What you are asked to do: For every line in the entries that contains "wrist", show the whole line.

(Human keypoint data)
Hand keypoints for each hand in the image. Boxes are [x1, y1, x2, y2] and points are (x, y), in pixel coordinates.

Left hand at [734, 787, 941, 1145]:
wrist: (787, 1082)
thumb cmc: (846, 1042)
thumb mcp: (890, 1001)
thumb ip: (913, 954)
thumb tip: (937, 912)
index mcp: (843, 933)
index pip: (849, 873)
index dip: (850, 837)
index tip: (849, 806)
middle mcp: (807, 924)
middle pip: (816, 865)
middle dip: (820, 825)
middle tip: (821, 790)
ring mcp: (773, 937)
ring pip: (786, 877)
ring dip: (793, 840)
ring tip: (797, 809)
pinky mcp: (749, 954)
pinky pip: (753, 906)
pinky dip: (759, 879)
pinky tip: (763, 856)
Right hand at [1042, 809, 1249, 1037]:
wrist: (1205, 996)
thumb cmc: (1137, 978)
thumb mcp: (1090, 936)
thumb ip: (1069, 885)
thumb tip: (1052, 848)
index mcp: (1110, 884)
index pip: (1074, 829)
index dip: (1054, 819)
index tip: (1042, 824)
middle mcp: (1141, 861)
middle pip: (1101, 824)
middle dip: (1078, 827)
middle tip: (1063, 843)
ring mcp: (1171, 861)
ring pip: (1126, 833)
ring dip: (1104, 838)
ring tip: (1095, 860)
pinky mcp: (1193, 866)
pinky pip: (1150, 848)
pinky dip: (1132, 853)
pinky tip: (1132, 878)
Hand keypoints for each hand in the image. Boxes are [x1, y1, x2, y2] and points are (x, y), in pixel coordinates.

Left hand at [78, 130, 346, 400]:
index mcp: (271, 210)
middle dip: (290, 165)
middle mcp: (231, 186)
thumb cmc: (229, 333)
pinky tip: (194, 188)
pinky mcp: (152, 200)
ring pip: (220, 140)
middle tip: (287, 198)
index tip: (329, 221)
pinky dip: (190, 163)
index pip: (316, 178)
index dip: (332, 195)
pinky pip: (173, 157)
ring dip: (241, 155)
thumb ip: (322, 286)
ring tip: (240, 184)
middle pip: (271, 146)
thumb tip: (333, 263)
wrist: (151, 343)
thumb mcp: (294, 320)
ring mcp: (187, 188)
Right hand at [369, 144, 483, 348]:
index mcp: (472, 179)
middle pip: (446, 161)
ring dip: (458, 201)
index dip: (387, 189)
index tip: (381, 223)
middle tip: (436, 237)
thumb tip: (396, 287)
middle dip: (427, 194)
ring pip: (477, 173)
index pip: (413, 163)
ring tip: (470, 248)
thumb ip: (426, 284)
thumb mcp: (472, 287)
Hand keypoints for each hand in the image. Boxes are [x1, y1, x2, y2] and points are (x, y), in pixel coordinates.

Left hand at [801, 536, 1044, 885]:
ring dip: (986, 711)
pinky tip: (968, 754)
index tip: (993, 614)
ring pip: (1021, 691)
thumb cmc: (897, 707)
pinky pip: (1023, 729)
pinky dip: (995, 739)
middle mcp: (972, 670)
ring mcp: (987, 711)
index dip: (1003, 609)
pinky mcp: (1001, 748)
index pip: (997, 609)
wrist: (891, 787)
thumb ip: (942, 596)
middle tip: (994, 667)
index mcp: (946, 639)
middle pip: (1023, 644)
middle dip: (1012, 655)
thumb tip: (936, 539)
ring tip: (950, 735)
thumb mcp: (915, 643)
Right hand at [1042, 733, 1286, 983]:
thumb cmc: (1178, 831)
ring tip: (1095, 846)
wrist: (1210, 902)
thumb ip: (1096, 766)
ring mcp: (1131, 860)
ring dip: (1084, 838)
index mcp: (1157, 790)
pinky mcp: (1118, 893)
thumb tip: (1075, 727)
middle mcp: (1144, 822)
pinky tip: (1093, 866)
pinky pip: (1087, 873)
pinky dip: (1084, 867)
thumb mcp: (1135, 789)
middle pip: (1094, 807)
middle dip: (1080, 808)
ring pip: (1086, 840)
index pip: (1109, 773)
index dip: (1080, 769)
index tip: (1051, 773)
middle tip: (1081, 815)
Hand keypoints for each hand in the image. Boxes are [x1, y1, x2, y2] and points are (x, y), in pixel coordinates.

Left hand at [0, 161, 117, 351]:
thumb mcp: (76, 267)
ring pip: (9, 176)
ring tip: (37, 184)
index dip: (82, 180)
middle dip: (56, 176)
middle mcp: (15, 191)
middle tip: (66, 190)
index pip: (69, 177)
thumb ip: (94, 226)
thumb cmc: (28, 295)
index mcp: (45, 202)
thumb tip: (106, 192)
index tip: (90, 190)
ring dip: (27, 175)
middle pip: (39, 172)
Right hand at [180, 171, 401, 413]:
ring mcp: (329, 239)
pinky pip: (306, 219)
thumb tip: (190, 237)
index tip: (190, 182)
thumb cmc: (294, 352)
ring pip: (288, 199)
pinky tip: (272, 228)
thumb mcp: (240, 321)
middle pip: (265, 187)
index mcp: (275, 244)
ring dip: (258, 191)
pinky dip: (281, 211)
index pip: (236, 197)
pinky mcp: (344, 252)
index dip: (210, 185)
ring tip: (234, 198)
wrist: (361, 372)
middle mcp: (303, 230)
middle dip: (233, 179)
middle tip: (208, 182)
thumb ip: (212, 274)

Output below:
wrist: (787, 1082)
wrist: (1205, 996)
wrist: (151, 343)
wrist: (891, 787)
wrist: (1210, 902)
wrist: (361, 372)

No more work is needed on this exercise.